Slapping paint on a canvas - Task 5


The HTML5 canvas element is a great new addition to web development. It allows designers to create amazing graphical work in a more standardised way, with increasing support amongst browsers. Working with an HTML canvas for the first time can be challenging task, therefore my choice to create a simple paint application.


As I was shaping the idea behind the layout in my head, I realized that I clearly needed help to get started. Seeing as I am a great fan of professional guidance, otherwise known as tutorials, I decided to browse the Internet for similar work. I stumbled across an article on "Creating a Paint Application with HTML5 Canvas" written by Rishabh, at, which I used as an early base. Providing me with basic knowledge that I then could derive and modify to a more suitable piece of work, that better match my personal goals.

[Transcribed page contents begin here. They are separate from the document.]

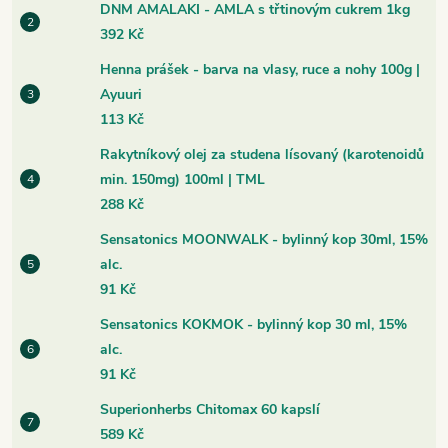
DNM AMALAKI - AMLA s třtinovým cukrem 1kg
392 Kč
Henna prášek - barva na vlasy, ruce a nohy 100g |
Ayuuri
113 Kč
Rakytníkový olej za studena lísovaný (karotenoidů
min. 150mg) 100ml | TML
288 Kč
Sensatonics MOONWALK - bylinný kop 30ml, 15%
alc.
91 Kč
Sensatonics KOKMOK - bylinný kop 30 ml, 15%
alc.
91 Kč
Superionherbs Chitomax 60 kapslí
589 Kč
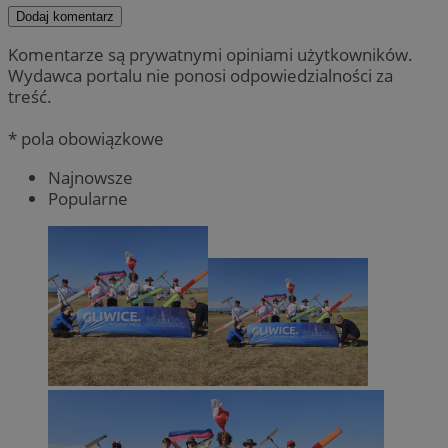
Dodaj komentarz
Komentarze są prywatnymi opiniami użytkowników.
Wydawca portalu nie ponosi odpowiedzialności za
treść.
* pola obowiązkowe
Najnowsze
Popularne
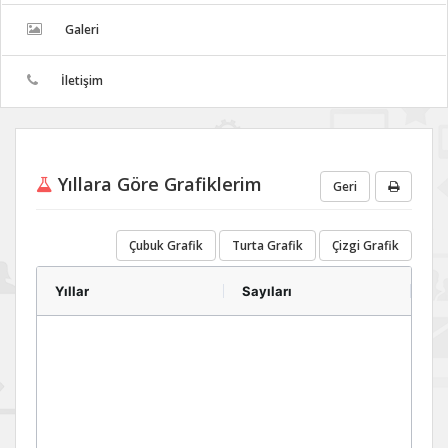
Galeri
İletişim
Yıllara Göre Grafiklerim
Geri
Çubuk Grafik
Turta Grafik
Çizgi Grafik
Yıllar
Sayıları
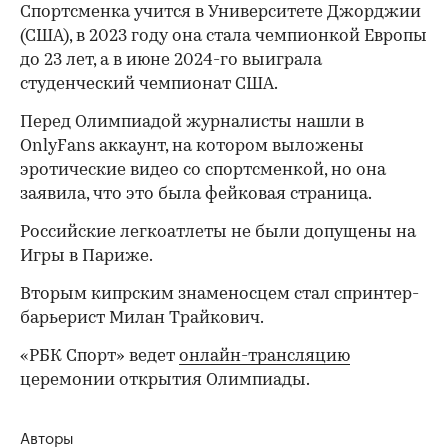
Спортсменка учится в Университете Джорджии
(США), в 2023 году она стала чемпионкой Европы
до 23 лет, а в июне 2024-го выиграла
студенческий чемпионат США.
Перед Олимпиадой журналисты нашли в
OnlyFans аккаунт, на котором выложены
эротические видео со спортсменкой, но она
00:00
/
00:00
заявила, что это была фейковая страница.
Российские легкоатлеты не были допущены на
Игры в Париже.
Вторым кипрским знаменосцем стал спринтер-
барьерист Милан Трайкович.
«РБК Спорт» ведет
онлайн-трансляцию
церемонии открытия Олимпиады.
Авторы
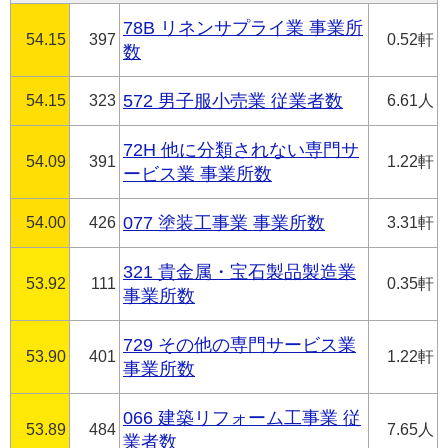
78B リネンサプライ業 事業所
54.15
397
0.52軒
数
54.15
323
572 男子服小売業 従業者数
6.61人
72H 他に分類されない専門サ
54.09
391
1.22軒
ービス業 事業所数
54.00
426
077 塗装工事業 事業所数
3.31軒
321 貴金属・宝石製品製造業
53.92
111
0.35軒
事業所数
729 その他の専門サービス業
53.90
401
1.22軒
事業所数
066 建築リフォーム工事業 従
53.89
484
7.65人
業者数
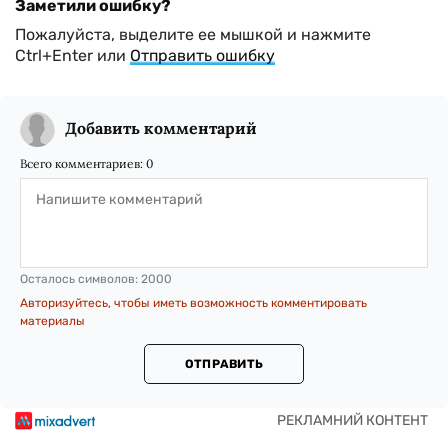
Заметили ошибку?
Пожалуйста, выделите ее мышкой и нажмите
Ctrl+Enter или
Отправить ошибку
Добавить комментарий
Всего комментариев:
0
Осталось символов:
2000
Авторизуйтесь, чтобы иметь возможность комментировать
материалы
ОТПРАВИТЬ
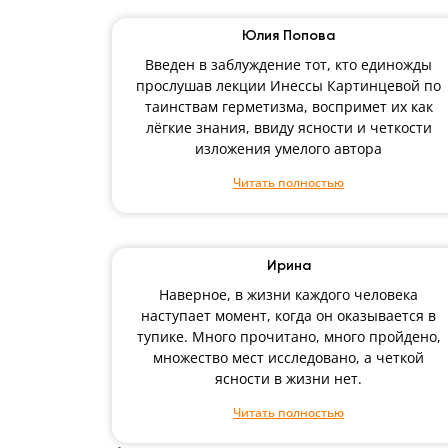
Юлия Попова
Введен в заблуждение тот, кто единожды
прослушав лекции Инессы Картинцевой по
таинствам герметизма, воспримет их как
лёгкие знания, ввиду ясности и четкости
изложения умелого автора
Читать полностью
Ирина
Наверное, в жизни каждого человека
наступает момент, когда он оказывается в
тупике. Много прочитано, много пройдено,
множество мест исследовано, а четкой
ясности в жизни нет.
Читать полностью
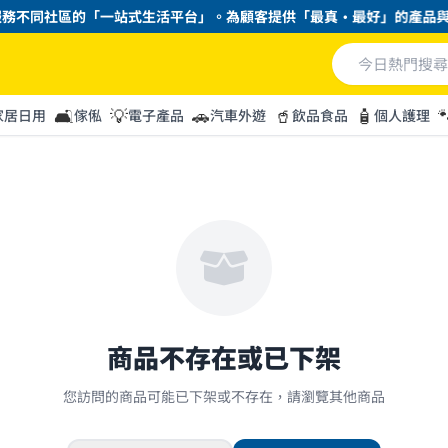
務不同社區的「一站式生活平台」。為顧客提供「最真・最好」的產品與服
🛋️
💡
🚗
🥤
🧴

家居日用
傢俬
電子產品
汽車外遊
飲品食品
個人護理
商品不存在或已下架
您訪問的商品可能已下架或不存在，請瀏覽其他商品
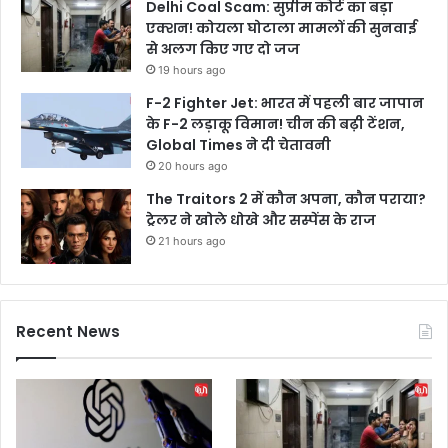
Delhi Coal Scam: सुप्रीम कोर्ट का बड़ा
एक्शन! कोयला घोटाला मामलों की सुनवाई
से अलग किए गए दो जज
19 hours ago
F-2 Fighter Jet: भारत में पहली बार जापान
के F-2 लड़ाकू विमान! चीन की बढ़ी टेंशन,
Global Times ने दी चेतावनी
20 hours ago
The Traitors 2 में कौन अपना, कौन पराया?
ट्रेलर ने खोले धोखे और सस्पेंस के राज
21 hours ago
Recent News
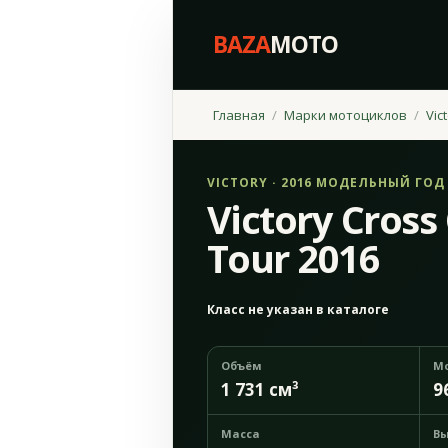
BAZA
MOTO
Главная
Марки мотоциклов
Vic
VICTORY · 2016 МОДЕЛЬНЫЙ ГОД
Victory Cross
Tour 2016
Класс не указан в каталоге
Объём
М
1 731 см³
9
Масса
Вы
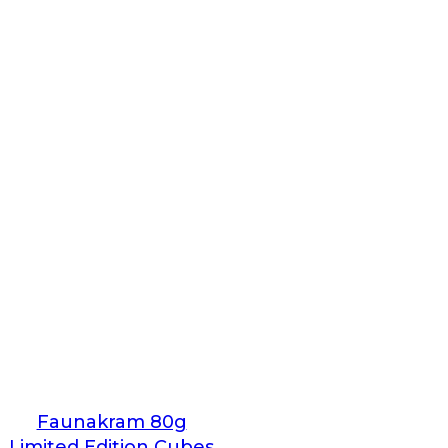
Faunakram 80g
Limited Edition Cubes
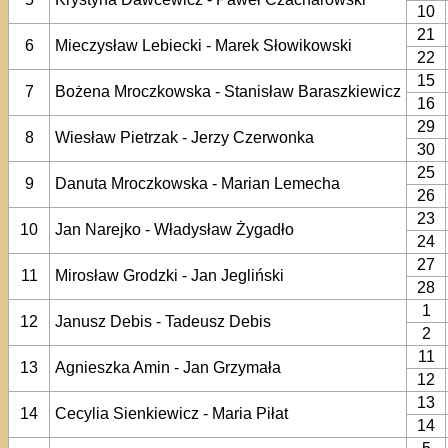
10
21
6
Mieczysław Lebiecki - Marek Słowikowski
22
15
7
Bożena Mroczkowska - Stanisław Baraszkiewicz
16
29
8
Wiesław Pietrzak - Jerzy Czerwonka
30
25
9
Danuta Mroczkowska - Marian Lemecha
26
23
10
Jan Narejko - Władysław Żygadło
24
27
11
Mirosław Grodzki - Jan Jegliński
28
1
12
Janusz Debis - Tadeusz Debis
2
11
13
Agnieszka Amin - Jan Grzymała
12
13
14
Cecylia Sienkiewicz - Maria Piłat
14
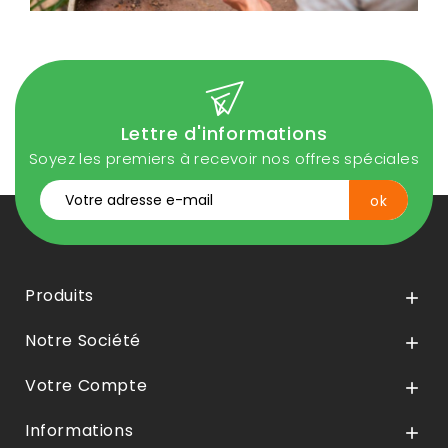
Lettre d'informations
Soyez les premiers à recevoir nos offres spéciales
Produits

Notre Société

Votre Compte

Informations

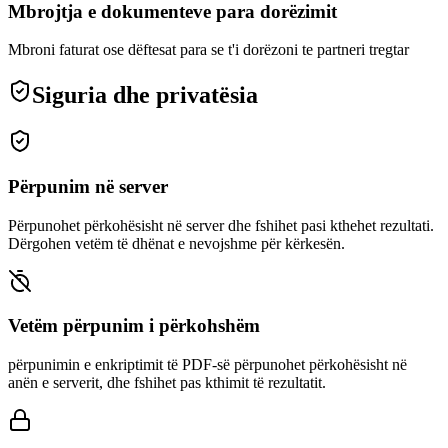
Mbrojtja e dokumenteve para dorëzimit
Mbroni faturat ose dëftesat para se t'i dorëzoni te partneri tregtar
Siguria dhe privatësia
Përpunim në server
Përpunohet përkohësisht në server dhe fshihet pasi kthehet rezultati.
Dërgohen vetëm të dhënat e nevojshme për kërkesën.
Vetëm përpunim i përkohshëm
përpunimin e enkriptimit të PDF-së përpunohet përkohësisht në
anën e serverit, dhe fshihet pas kthimit të rezultatit.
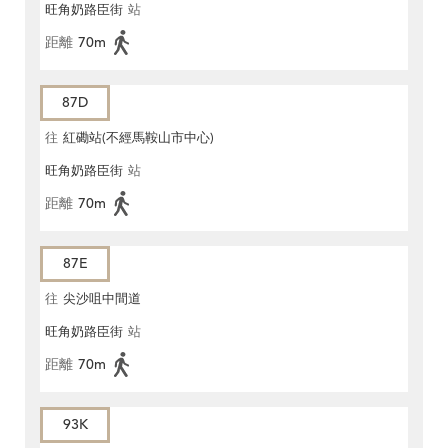
旺角奶路臣街
站
距離
70m
87D
往
紅磡站(不經馬鞍山市中心)
旺角奶路臣街
站
距離
70m
87E
往
尖沙咀中間道
旺角奶路臣街
站
距離
70m
93K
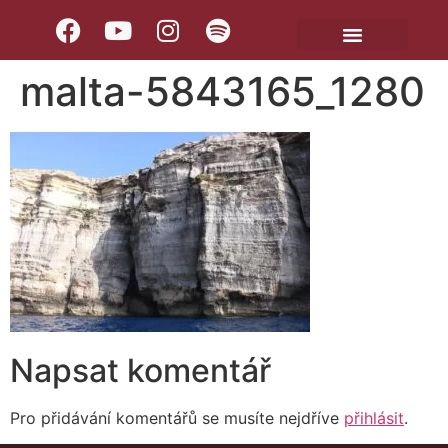
malta-5843165_1280
Napsat komentář
Pro přidávání komentářů se musíte nejdříve
přihlásit
.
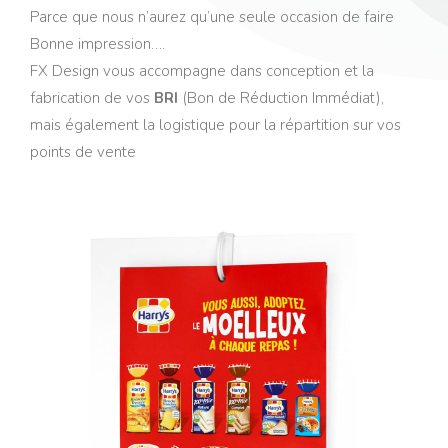
Parce que nous n’aurez qu’une seule occasion de faire
Bonne impression….
FX Design vous accompagne dans conception et la
fabrication de vos
BRI
(Bon de Réduction Immédiat),
mais également la logistique pour la répartition sur vos
points de vente
Porte Coupons Harrys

The final product contains two canvas elements, one for previewing the brush and the other one for painting on. Inspired by Adobe Photoshop basic settings for brushes, I decided to have adjustable options for opacity, hardness and size. Each change to the settings updates both the internal brush properties and the preview in real time, giving the user direct feedback from his or her choices. The basic principle behind the paint canvas was to capture each mouse event and then render a circle with a gradient based on the users' settings. The positional argument for each circle is that of the users' mouse cursor location. That way each movement represents a new brushstroke painted onto the canvas until the user releases the left mouse button. This may not be the best approach for smooth painting, but it does its job to a degree that I am satisfied with.